Selected passage >>
⟨
St. Lucie County’s Veterans Court represents a non-traditional approach to criminal offenders who have served both during peace and wartime. Since its inception on Aug. 8, 2014, Circuit Judge Robert E. Belanger has helped to reduce criminal recidivism and lower incarceration costs by keeping veterans who have committed non-violent crimes out of jail. Rather than focusing only on the crimes they commit and the punishments they receive, Veterans Court also attempts to solve some of the participants' underlying health, substance abuse and psychosocial problems.
The Veterans Court is eligible to anyone who served honorably in the U.S. Armed Forces, has been charged with a crime appropriate to the court, and resides in the 19th Judicial Circuit. Admission to Veterans Court is not automatic. Veterans must seek entry into the program.
Modeled after other successful national programs, the Veterans Court is building upon a collaborative effort between the 19th Judicial Circuit Court, the State Attorney’s Office, the Public Defender’s Office, the U.S. Department of Veterans Affairs, St. Lucie County Veterans Services Office and other community partners.
Veterans Court is also dependent on a non-adversarial courtroom atmosphere where a single judge, dedicated court staff, the treatment team, and the Mentors work together toward the common goals of breaking the cycle of substance abuse and criminal behavior, and addressing mental and physical health issues. An environment with clear and certain rules is created, and each participant's compliance is within his or her own control.
Recent studies have shown that too many former service members were having a hard time re-entering the civilian population for a number of reasons. Post-Traumatic Stress Disorder (PTSD), Injury, Disability, Substance Abuse or other Mental Health problems, compounded by the lack of jobs, family, housing issues, and other social obstacles have taken their toll on Veterans from many wars and conflicts.
⟩
Provided data >>
⟨
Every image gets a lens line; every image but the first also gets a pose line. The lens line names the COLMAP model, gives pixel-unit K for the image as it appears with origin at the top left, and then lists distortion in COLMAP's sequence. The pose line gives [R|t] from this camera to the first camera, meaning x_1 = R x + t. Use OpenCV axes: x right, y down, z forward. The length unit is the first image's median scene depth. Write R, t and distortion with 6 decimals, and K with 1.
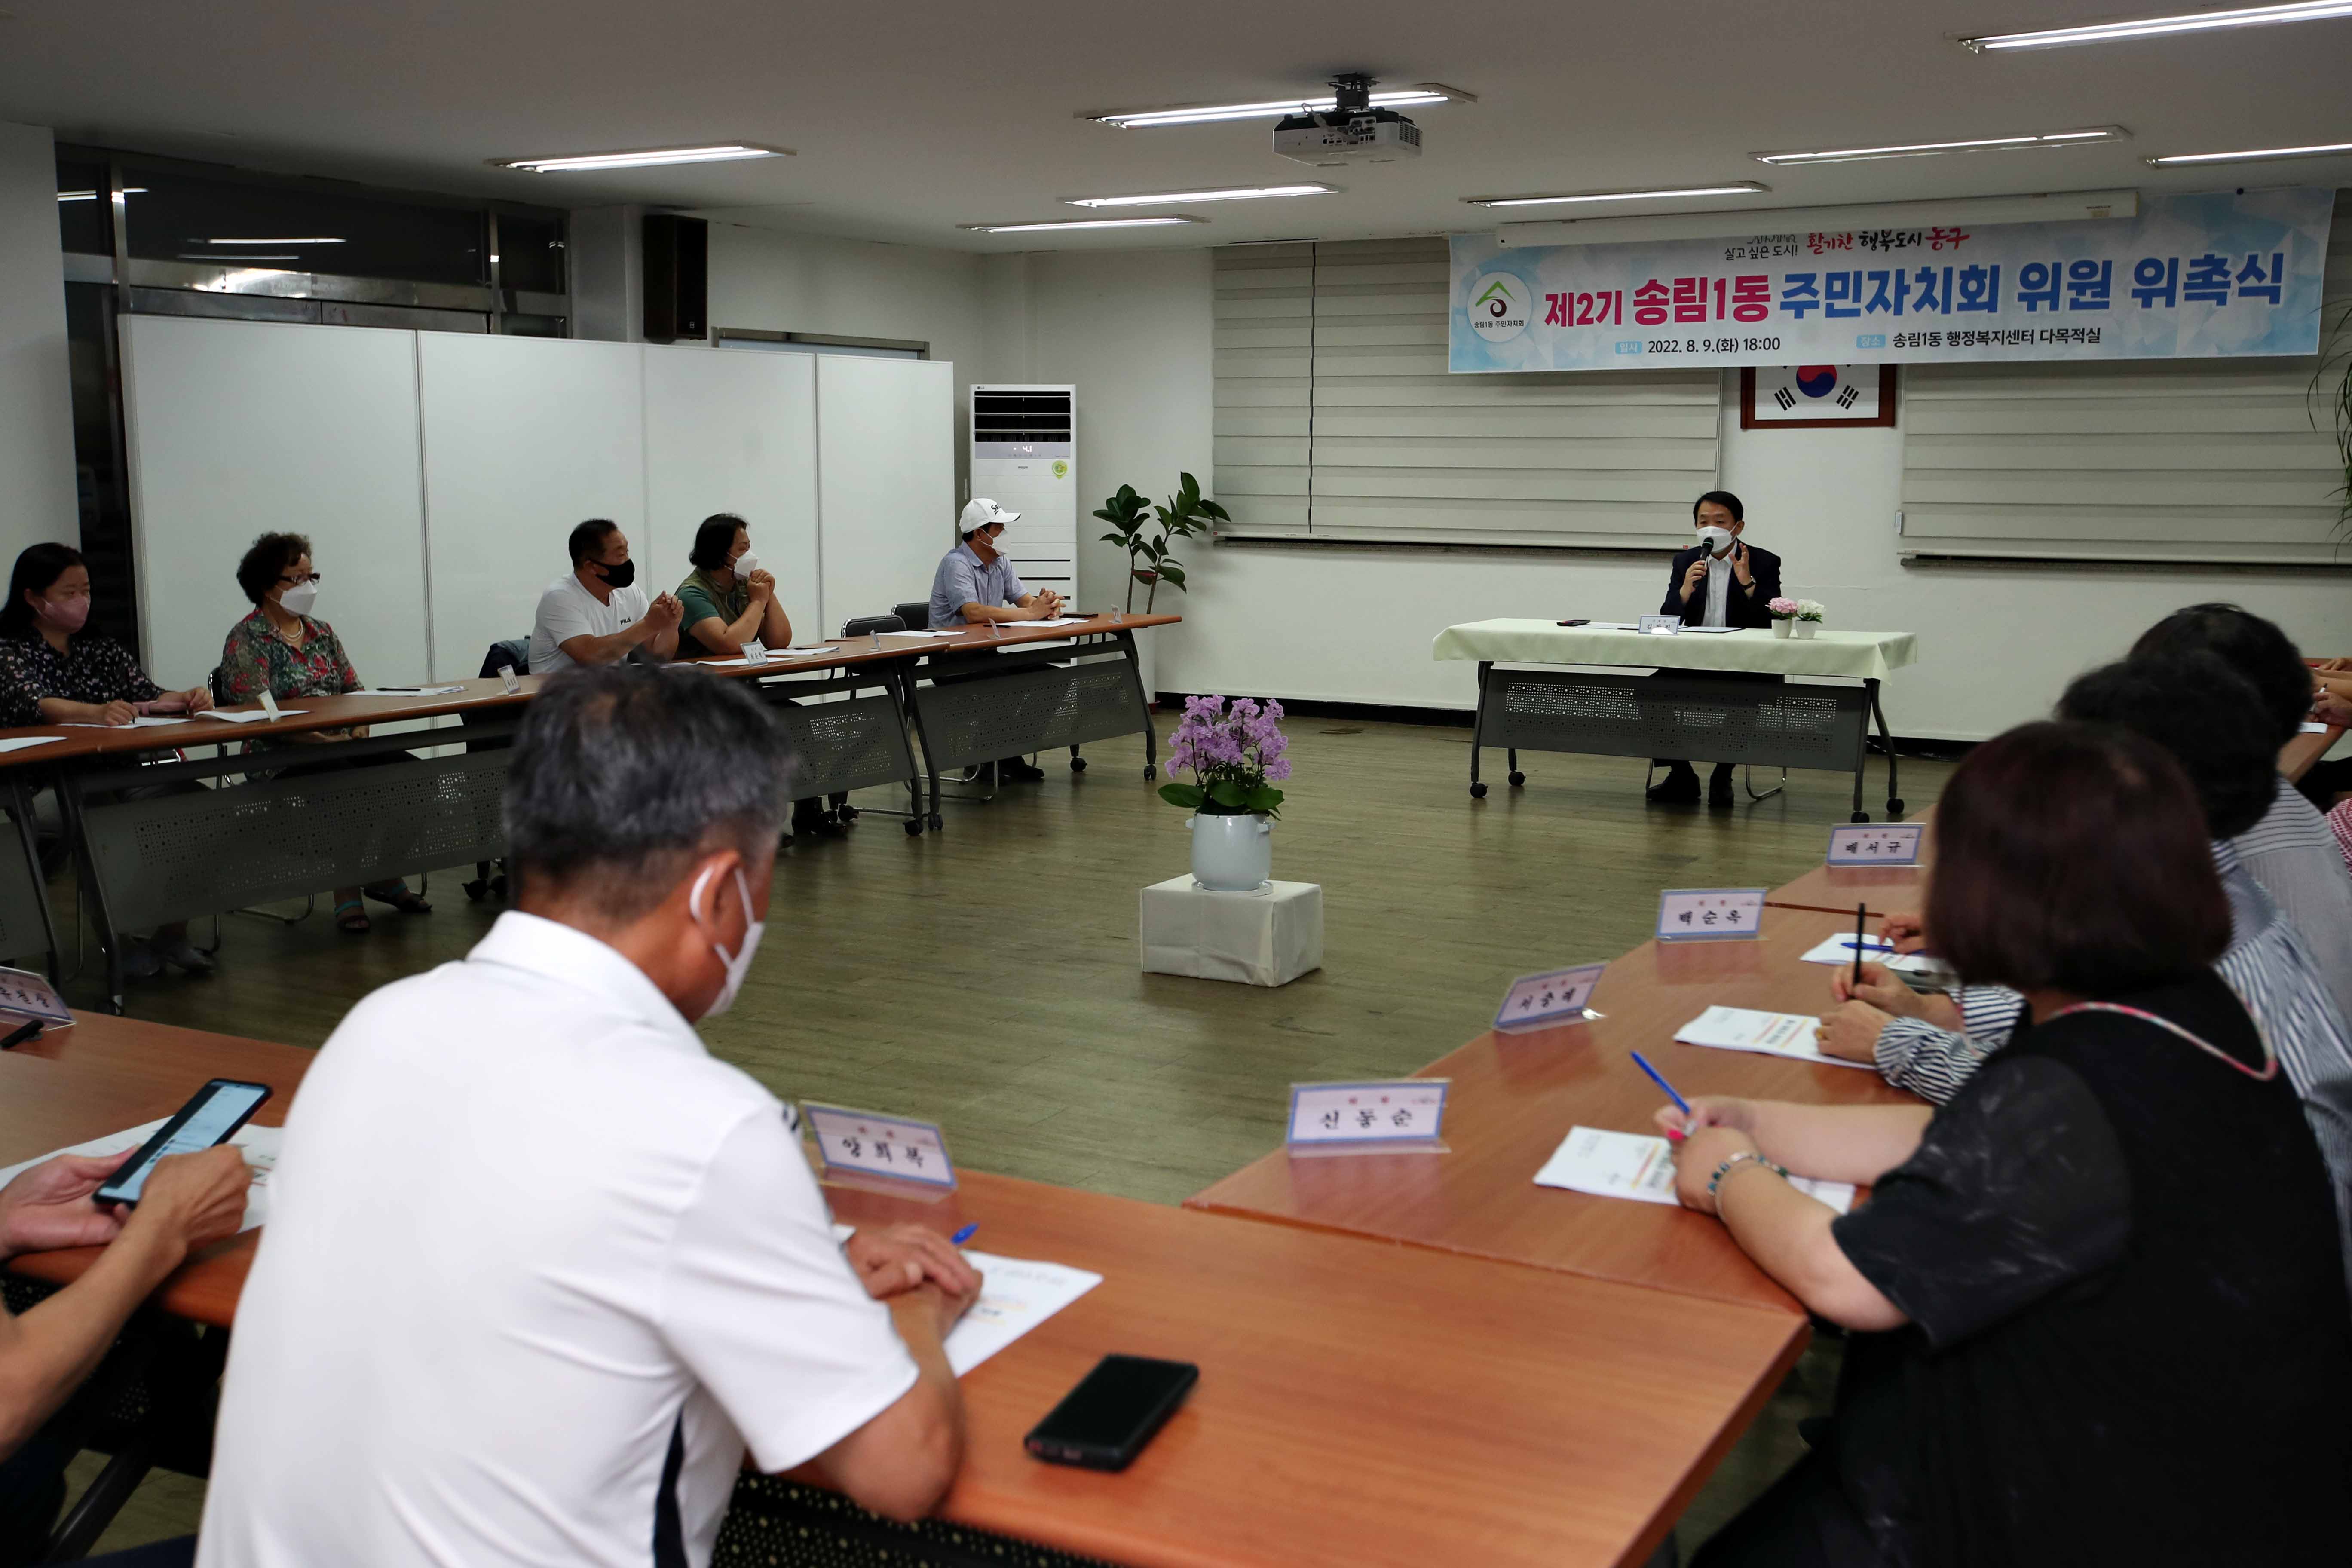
lens RADIAL K [[2301.7, 0, 1225.8], [0, 2301.7, 718.4], [0, 0, 1]] dist [0.073053, 0.000000]
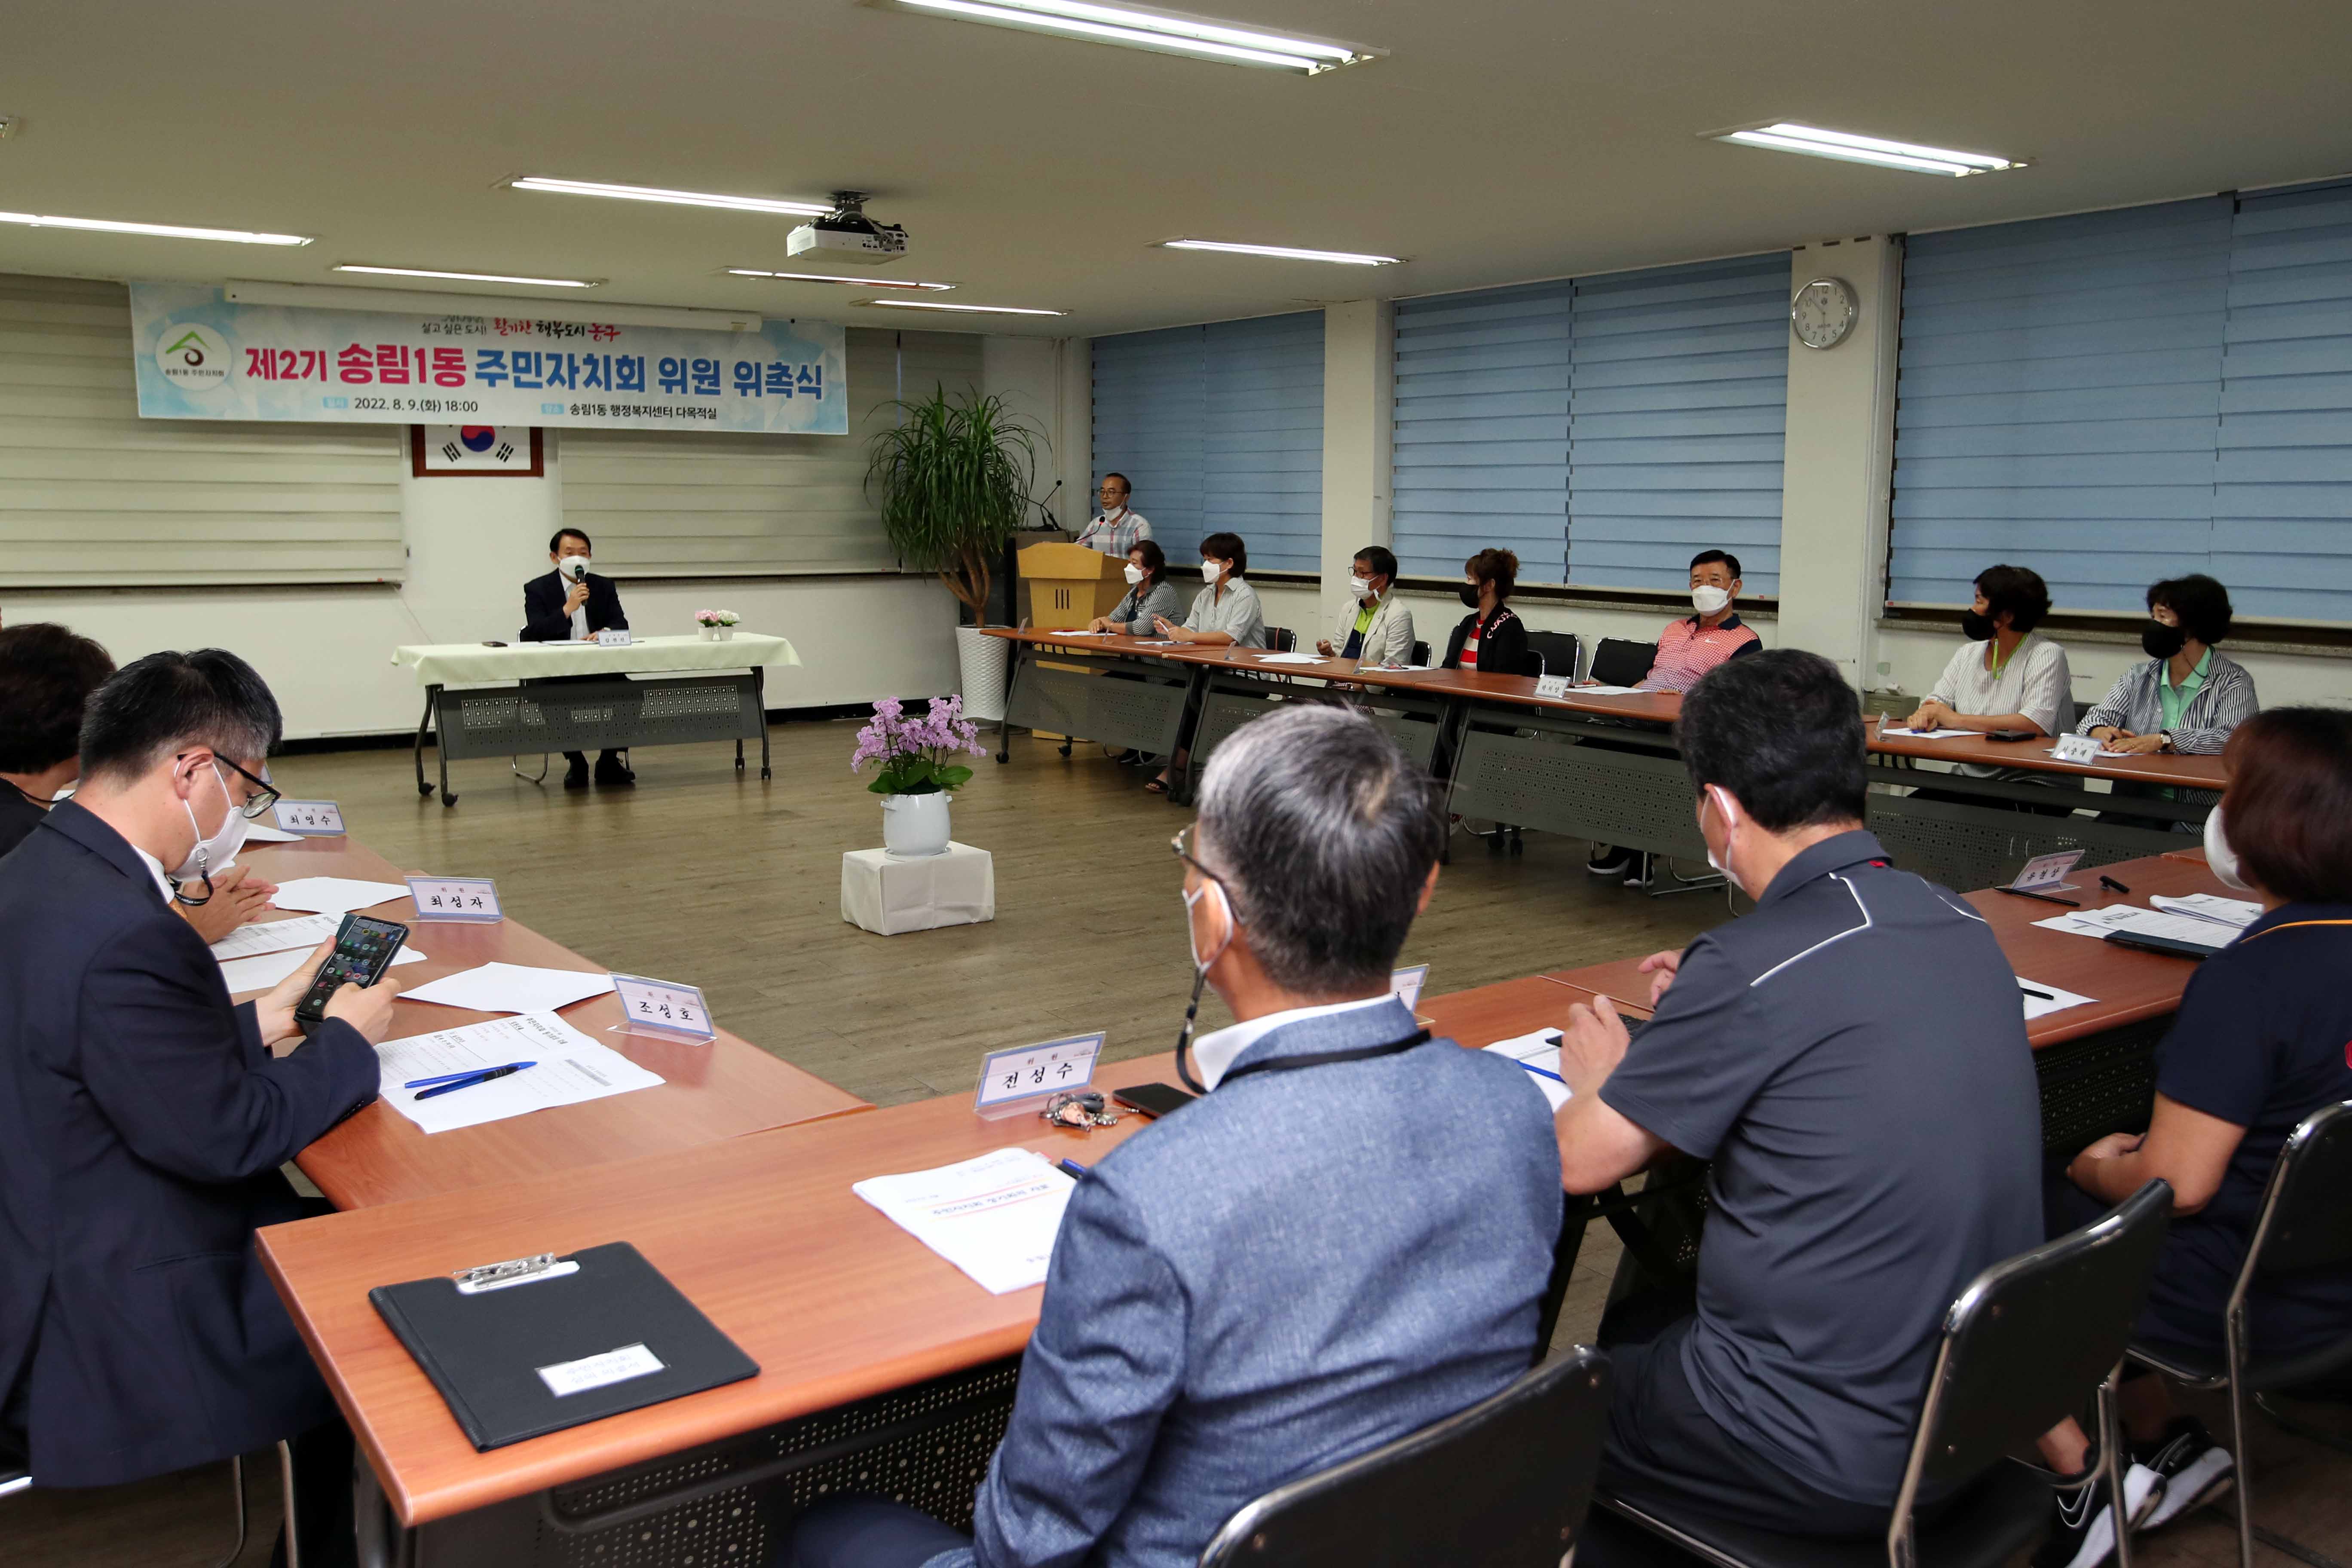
lens RADIAL K [[1882.6, 0, 1123.7], [0, 1882.6, 703.5], [0, 0, 1]] dist [0.018516, 0.010870]
pose [[0.462881, -0.097037, 0.881093, -0.492017], [0.101605, 0.993247, 0.056011, -0.030231], [-0.880578, 0.063597, 0.469614, 0.259247]]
⟩
Task 1 >> Please rewrite the paragraph beginning "The Veterans Court is eligible to anyone" from the text on St. Lucie County's Veterans Court as a short list, keeping its main facts.
Task 2 >> Carry on the text on St. Lucie County's Veterans Court, starting after its last sentence.
The data was taken from a different source.

Answer section 1 >>
- Open to veterans who served honorably in the U.S. Armed Forces
- The charge must be a crime appropriate to the court
- The veteran must reside in the 19th Judicial Circuit
- Admission is not automatic: veterans must seek entry into the program

Answer section 2 >>
St. Lucie County is not the only county facing these issues. Many counties within the United States were facing the same problem. Combat veterans who have had “run-ins” with the law or are struggling with addiction don’t need to end up in jail; they need counseling and assistance. The key to success in the Veterans Court program is the mentor. Each veteran in the program is assigned a mentor, another veteran, who is most of the time from the same branch of service or wartime era. That way the veteran is not alone. His or her mentor is there for them every step of the way. A strong bond is forged between the Mentor and the Veteran. Working together, nearly all veterans are able to successfully complete the mandated program and go back to their lives.
In recognizing that these are the men and women whom have placed their lives "in harm's way" to defend the United States of America, we owe them a second chance. Being referred to a Veterans Court, in most cases, will give them that second chance.
However, veterans are needed to serve as volunteer Mentors to assist veterans through the legal process, including appearing with them at their court dates or providing transportation to mandated drug screenings and/or counseling sessions.